» Record list
--

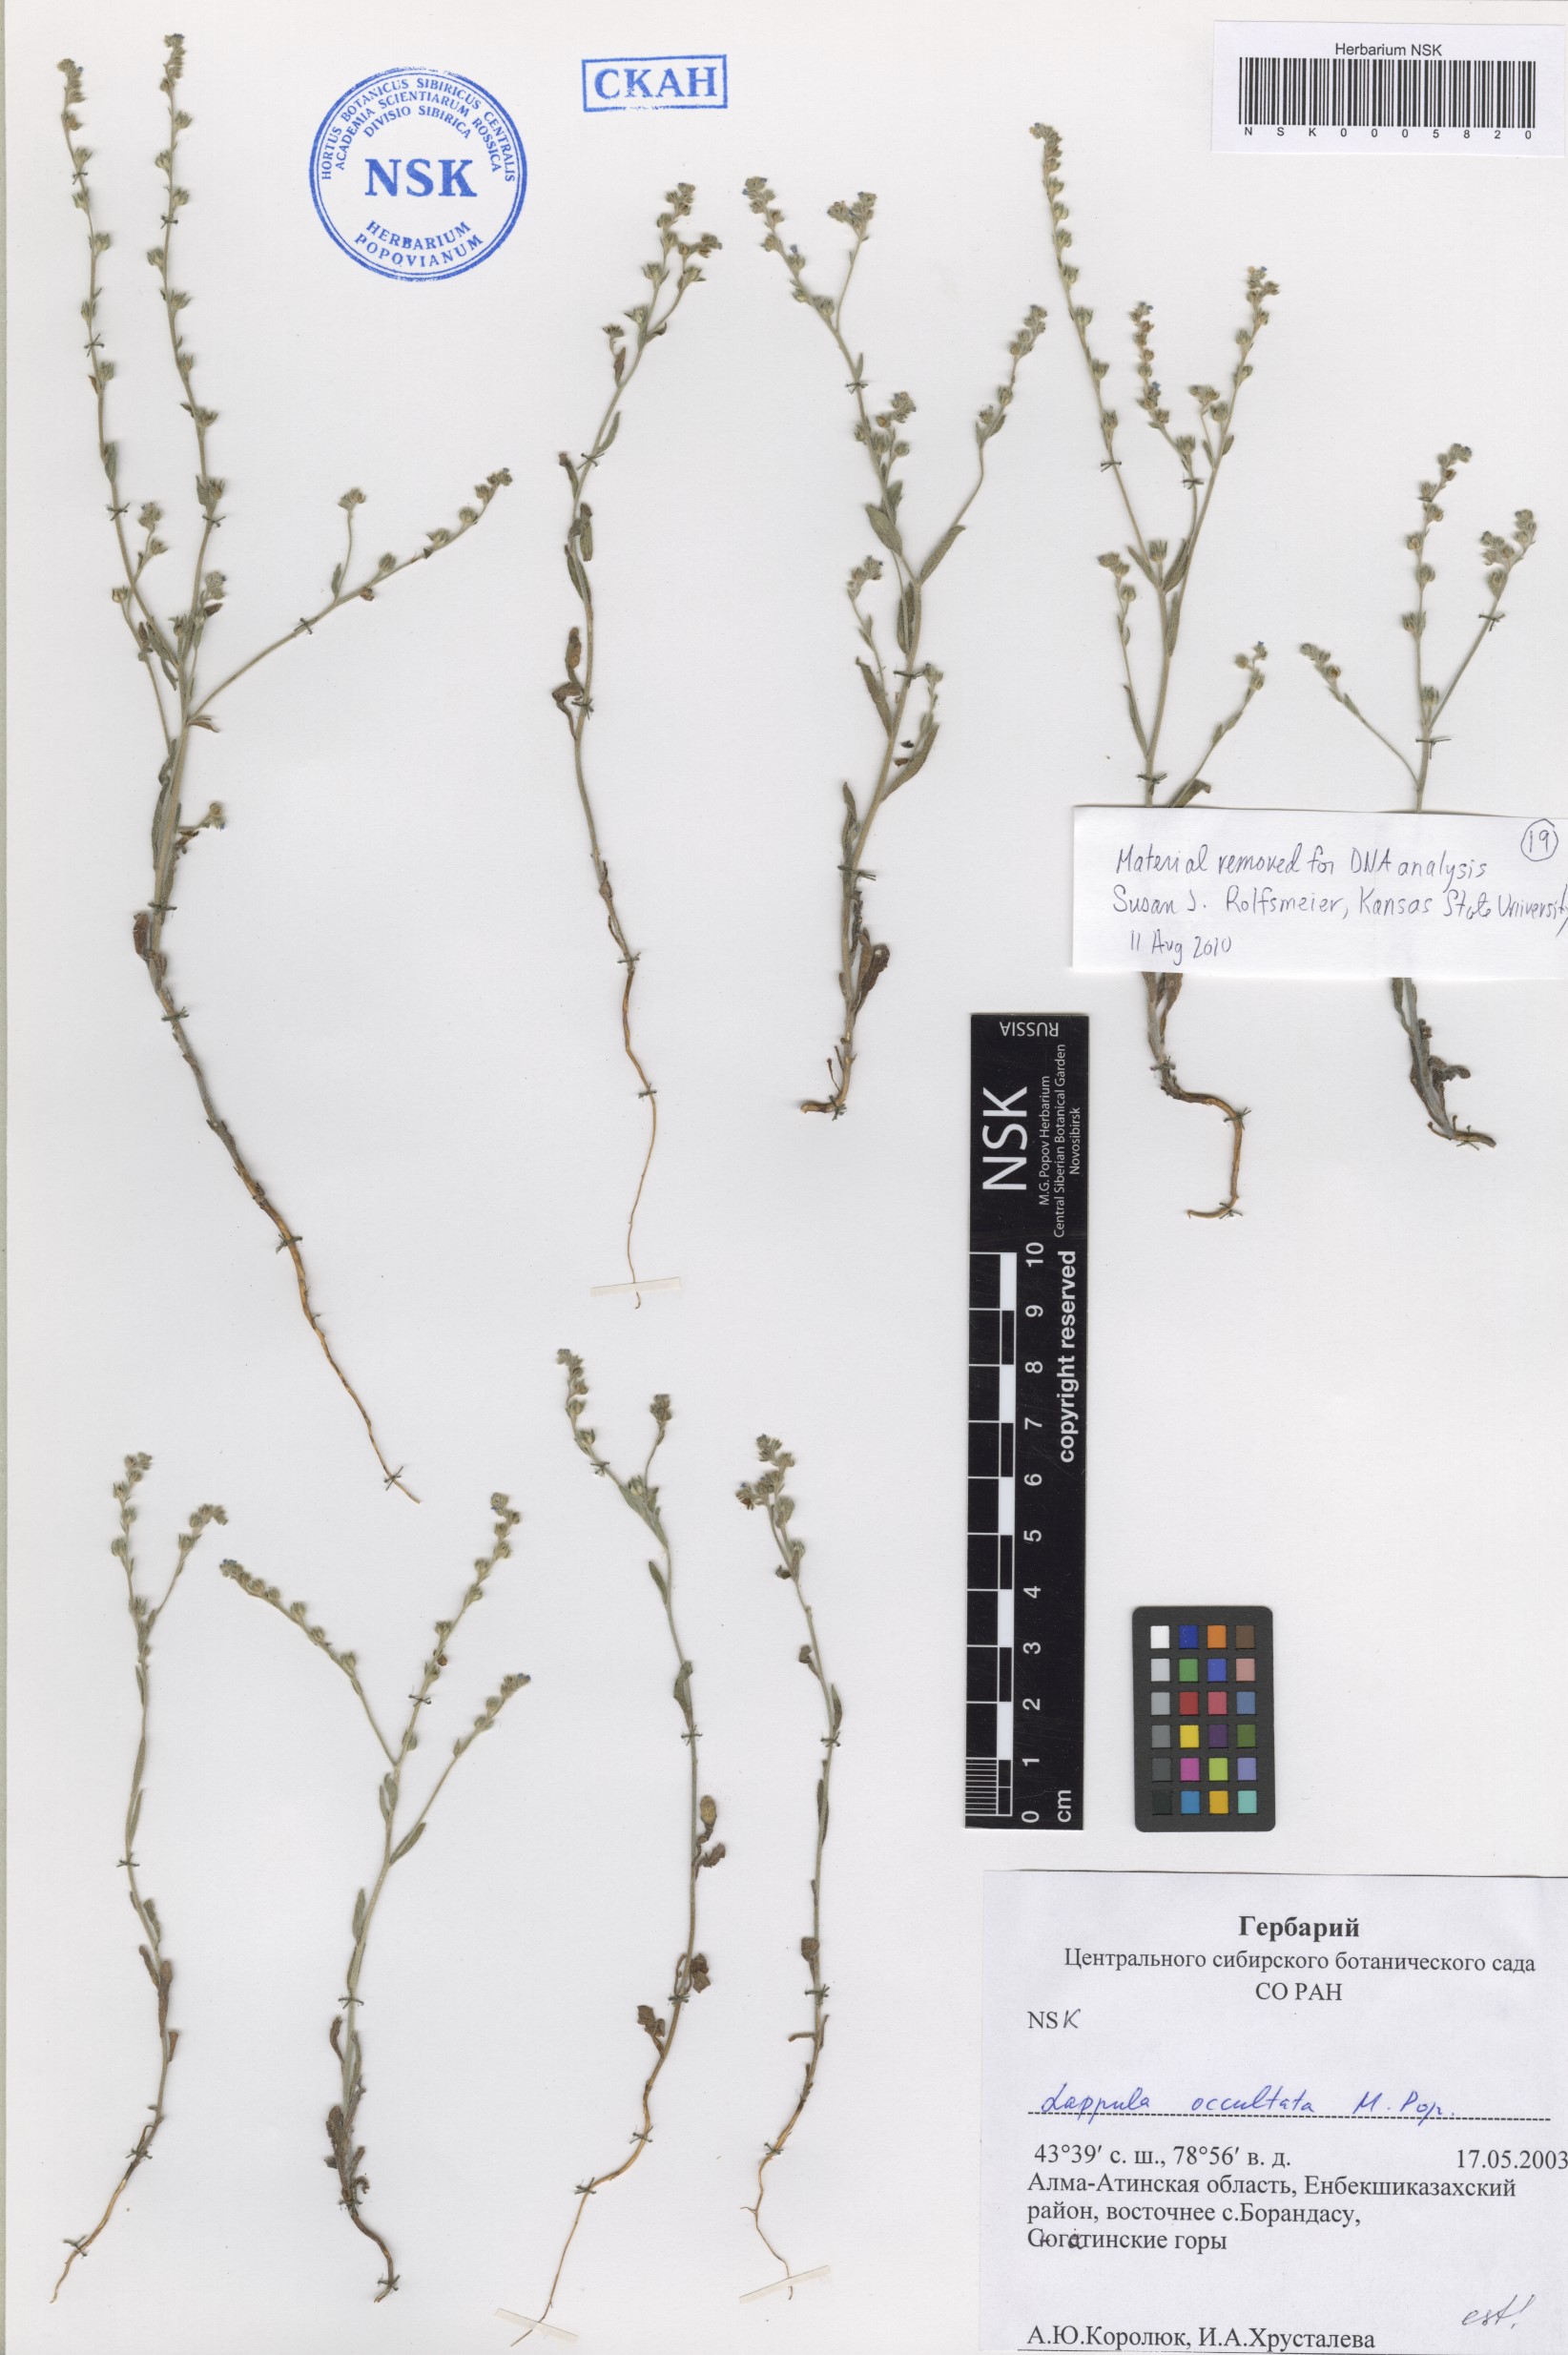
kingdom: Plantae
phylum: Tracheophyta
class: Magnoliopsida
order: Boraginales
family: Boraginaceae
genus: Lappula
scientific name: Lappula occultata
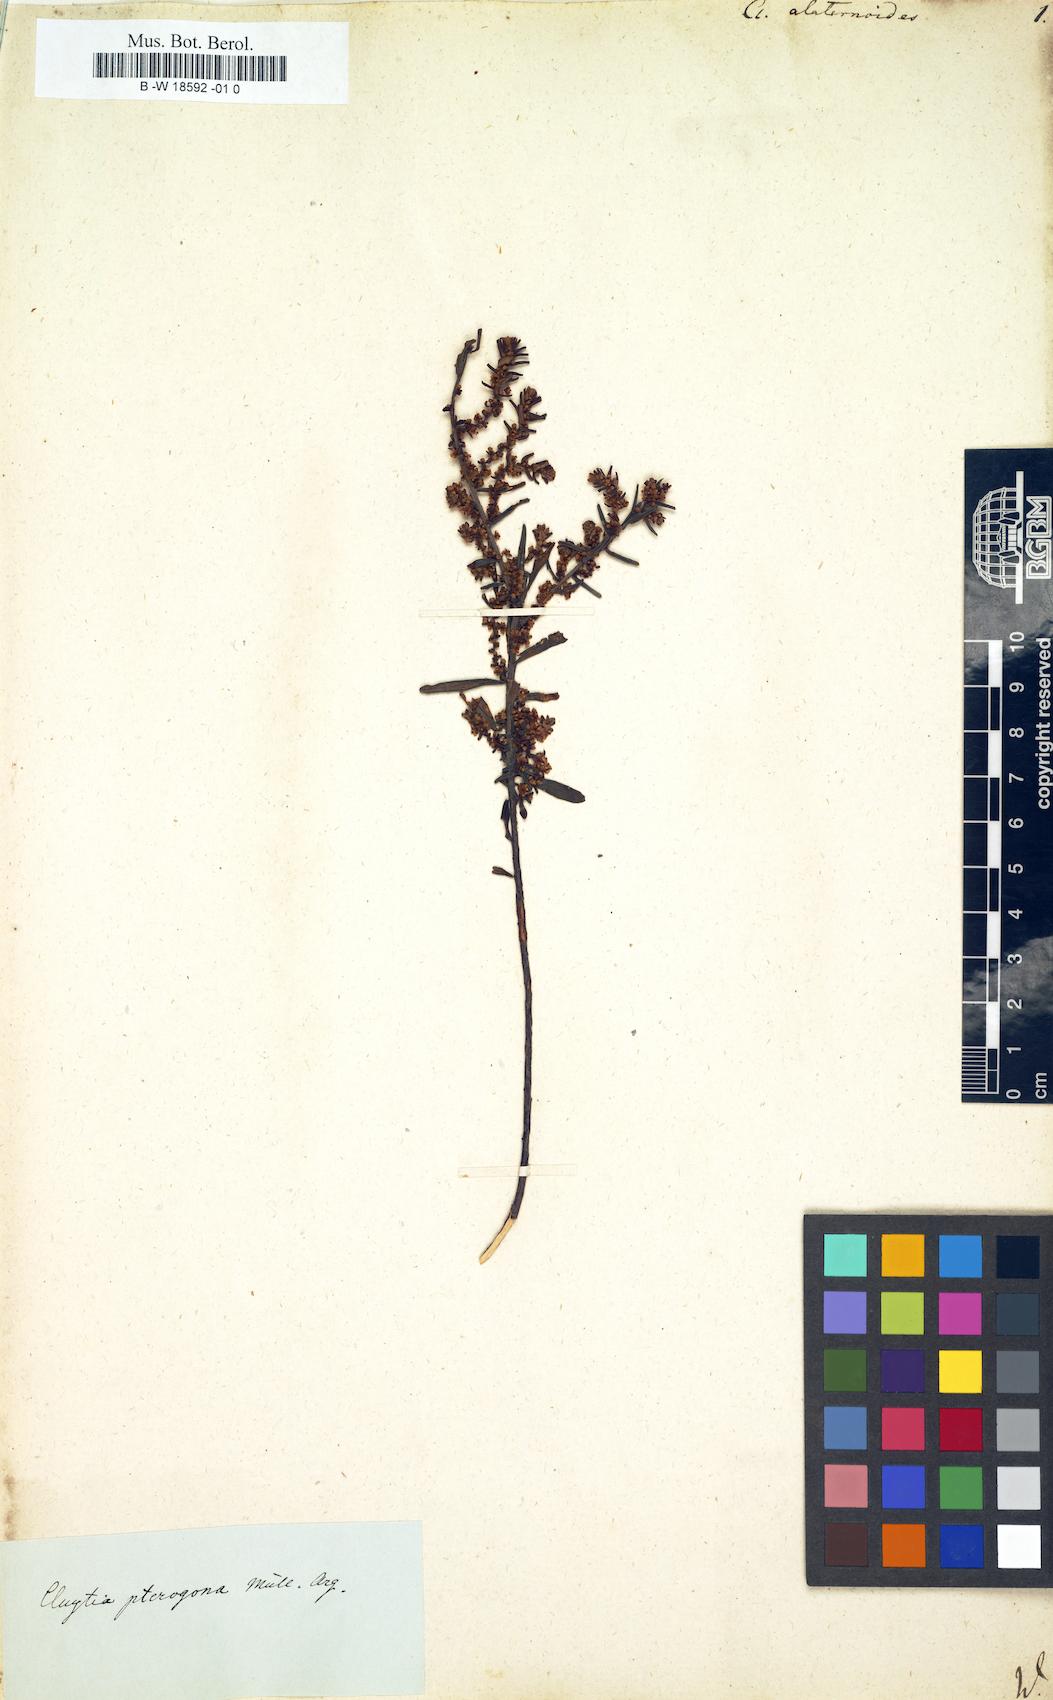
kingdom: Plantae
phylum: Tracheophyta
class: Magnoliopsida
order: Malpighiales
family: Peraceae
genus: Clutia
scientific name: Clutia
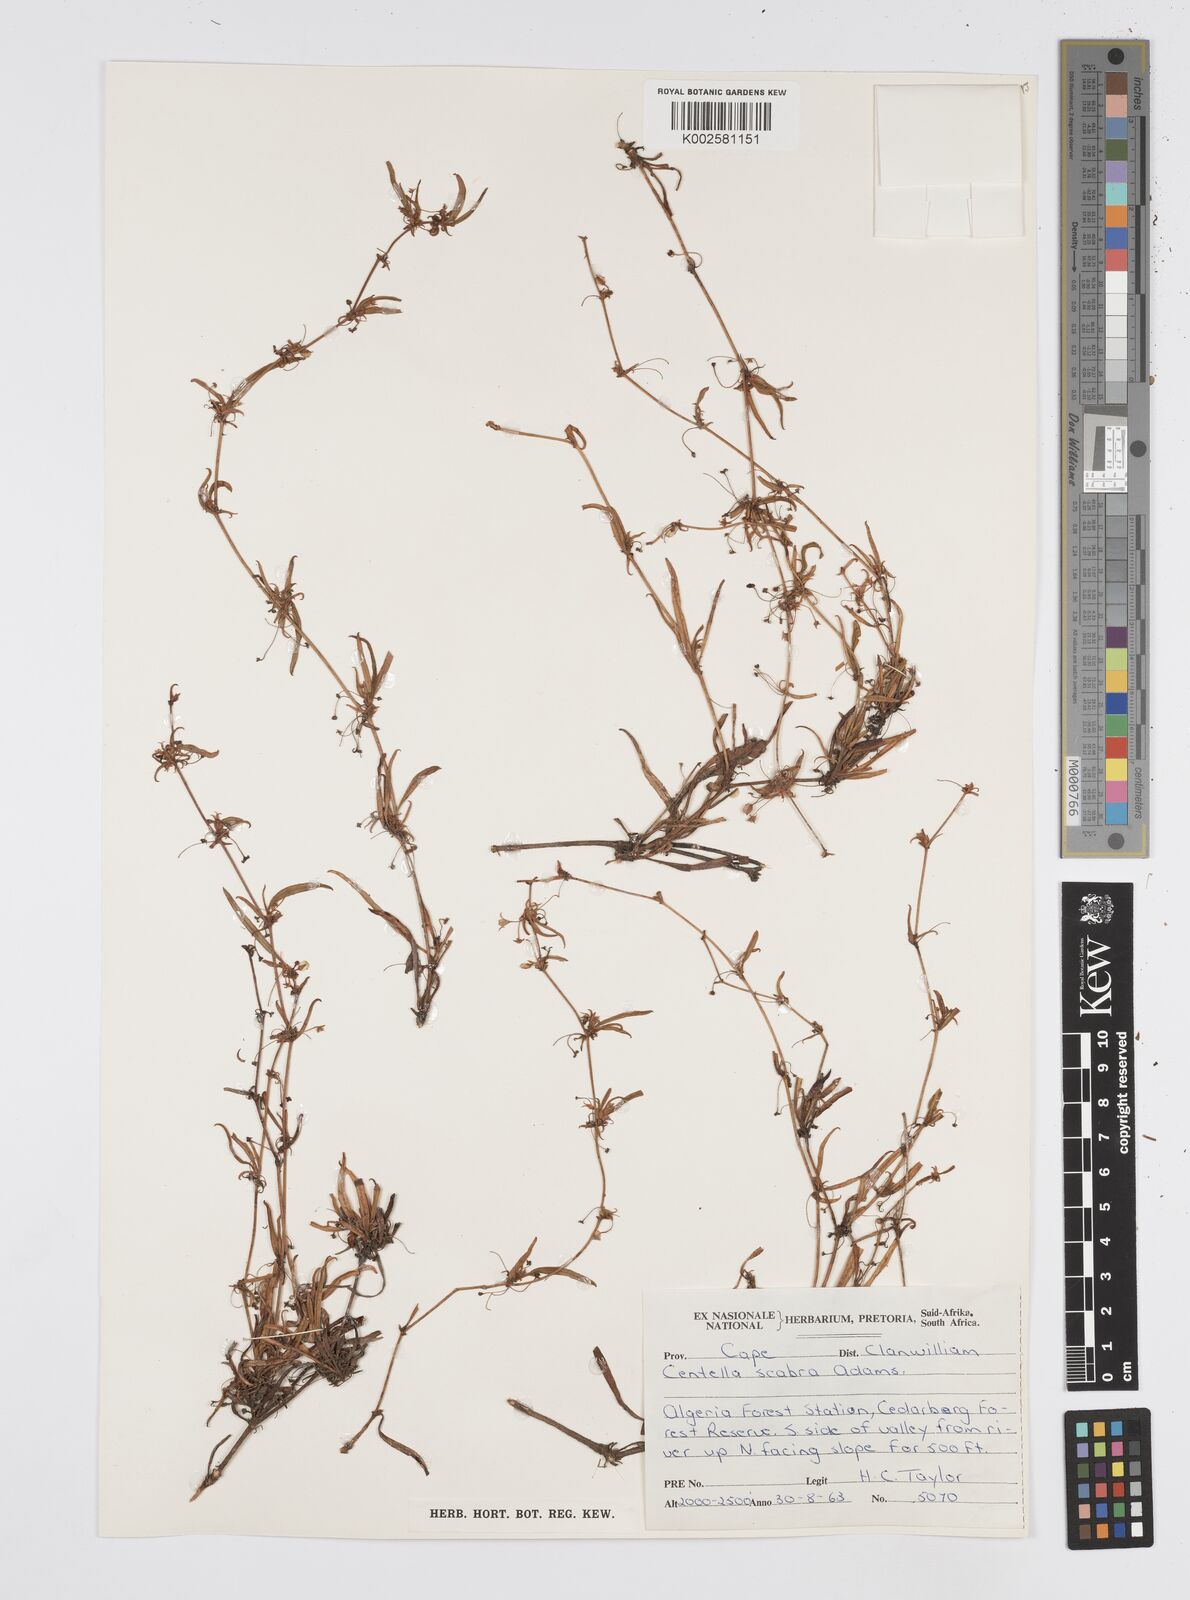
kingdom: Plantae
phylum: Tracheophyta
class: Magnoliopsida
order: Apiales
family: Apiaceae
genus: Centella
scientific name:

--

Tally the lines in the entries above that contain the string "scientific". Give only the number.

3